From: Dr. Takashi Tsuchiya (Japan)

These are my comments on the current draft of the declaration. I can undersign it if the list of signatories be published with these comments.

However, I have three small objections on it and on those points I cannot

endorse the text of the current draft declaration.

(1) In the article 6 it makes new distinction between "Interactive" and "Practical" bioethics, which seems to be meaningless. Discussions and debates categorized to be "interactive bioethics," understandings categorized to be "prescriptive bioethics," and examinations categorized to be "prescriptive bioethics," all are actions that should be characterized as "practical," I think. So as my previous proposal for revision, the text should be "both descriptive and prescriptive bioethics are interactive and practical...."

(2) In the article 22 it says "Somatic cell gene therapy for treatment of disease is a useful medical therapy...," but some somatic cell gene therapy has not yet be proven with evidence to be effective. So the text should be "Somatic cell gene therapy for treatment of disease can [or may] be a useful medical therapy...."

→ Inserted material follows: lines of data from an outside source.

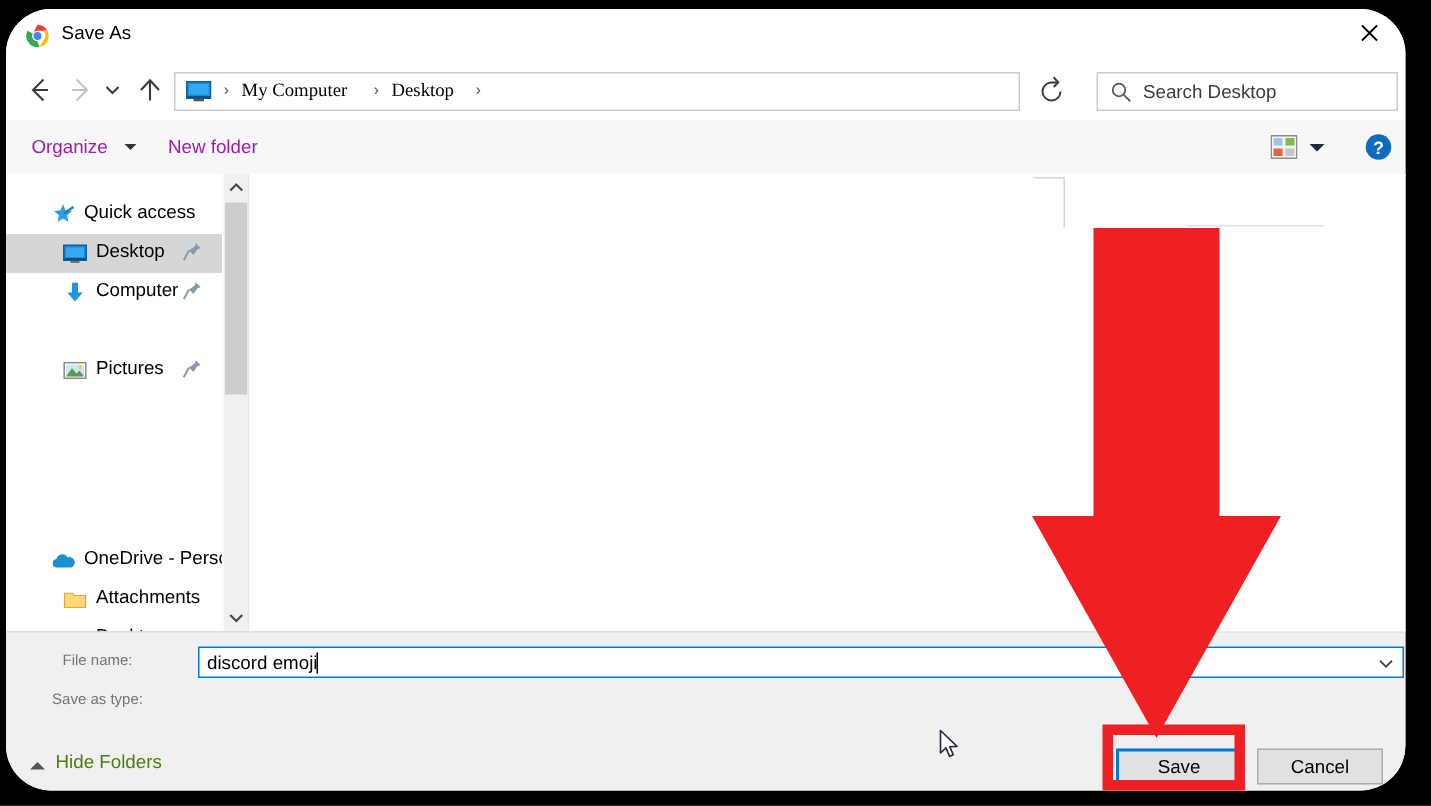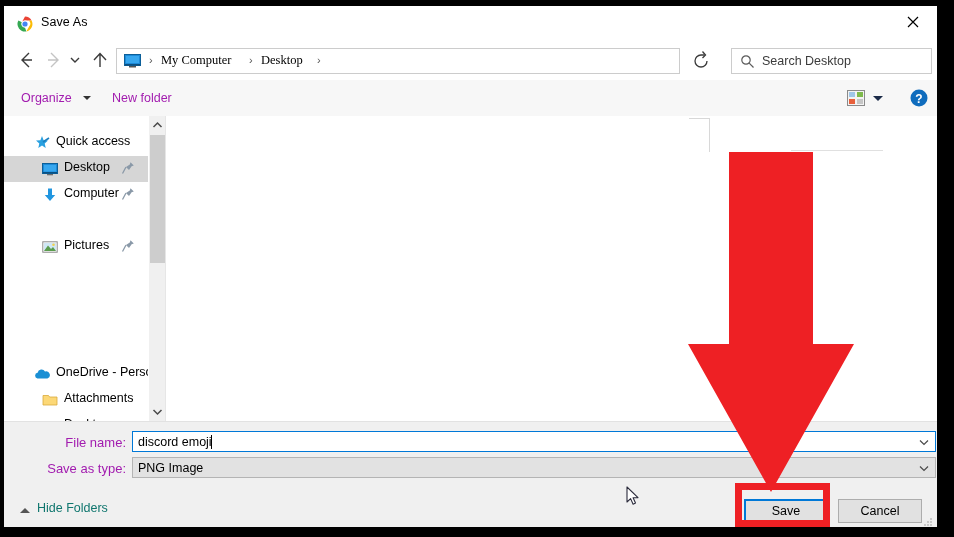--- a/index.html
+++ b/index.html
@@ -22,20 +22,21 @@
   
   #dialog {
     position: absolute;
     left: 4px;
     top: 6px;
     width: 933px;
     height: 521px;
     background: #ffffff;
     box-sizing: border-box;
     overflow: hidden;
+    border-radius: 30px;
   }
 
   
   .titlebar {
     position: absolute;
     left: 0; top: 0;
     width: 933px; height: 34px;
     background: #ffffff;
   }
   .title-icon {
@@ -284,23 +285,23 @@
   
   .formarea {
     position: absolute;
     left: 0; top: 415px;
     width: 933px; height: 106px;
     background: #f0f0f0;
     border-top: 1px solid #e2e2e2;
   }
   .form-label {
     position: absolute;
-    font-size: 13px;
-    color: #a21caf;
-    text-align: right;
+    font-size: 10px;
+    color: #737373;
+    text-align: center;
     white-space: nowrap;
   }
   .lbl-filename { left: 0px; top: 13px; width: 122px; }
   .lbl-savetype { left: 0px; top: 39px; width: 122px; }
 
   .combo {
     position: absolute;
     left: 128px;
     width: 804px; height: 21px;
     box-sizing: border-box;
@@ -348,21 +349,21 @@
     left: 0px; top: 8px;
     width: 0; height: 0;
     border-left: 5px solid transparent;
     border-right: 5px solid transparent;
     border-bottom: 5px solid #555555;
   }
   .hf-label {
     position: absolute;
     left: 17px; top: 1px;
     font-size: 12.5px;
-    color: #0f766e;
+    color: #4d7c0f;
   }
 
   .dlg-btn {
     position: absolute;
     width: 84px; height: 24px;
     background: #e1e1e1;
     border: 1px solid #adadad;
     box-sizing: border-box;
     font-size: 12.5px;
     color: #000000;
@@ -634,28 +635,20 @@
         <span class="combo-value">discord emoji</span>
         <span class="caret-bar"></span>
         <span class="combo-chevron">
           <svg width="14" height="14" viewBox="0 0 14 14">
             <path d="M3 5.5 L7 9.5 L11 5.5" stroke="#4a4a4a" stroke-width="1.2" fill="none"></path>
           </svg>
         </span>
       </div>
 
       <span class="form-label lbl-savetype">Save as type:</span>
-      <div class="combo combo-savetype">
-        <span class="combo-value">PNG Image</span>
-        <span class="combo-chevron">
-          <svg width="14" height="14" viewBox="0 0 14 14">
-            <path d="M3 5.5 L7 9.5 L11 5.5" stroke="#4a4a4a" stroke-width="1.2" fill="none"></path>
-          </svg>
-        </span>
-      </div>
 
       <div class="hide-folders">
         <span class="hf-caret"></span>
         <span class="hf-label">Hide Folders</span>
       </div>
 
       <div class="dlg-btn btn-save">Save</div>
       <div class="dlg-btn btn-cancel">Cancel</div>
 
       <span class="resize-grip">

(3) In the article 23 it says "Therapeutic cloning, for example of tissues or organs, may be a useful medical therapy, and may be used when needed and chosen by patients." But cloning is much more controversial than gene therapy, and I can dare to say neither "may be useful" nor "may be used." At least current major technique to do "therapeutic cloning" needs egg donor to make embryonic stem cell. So I cannot say simply "may be used when needed and chosen by patients." I think it might be better not to mention cloning and would like to delete whole of this article.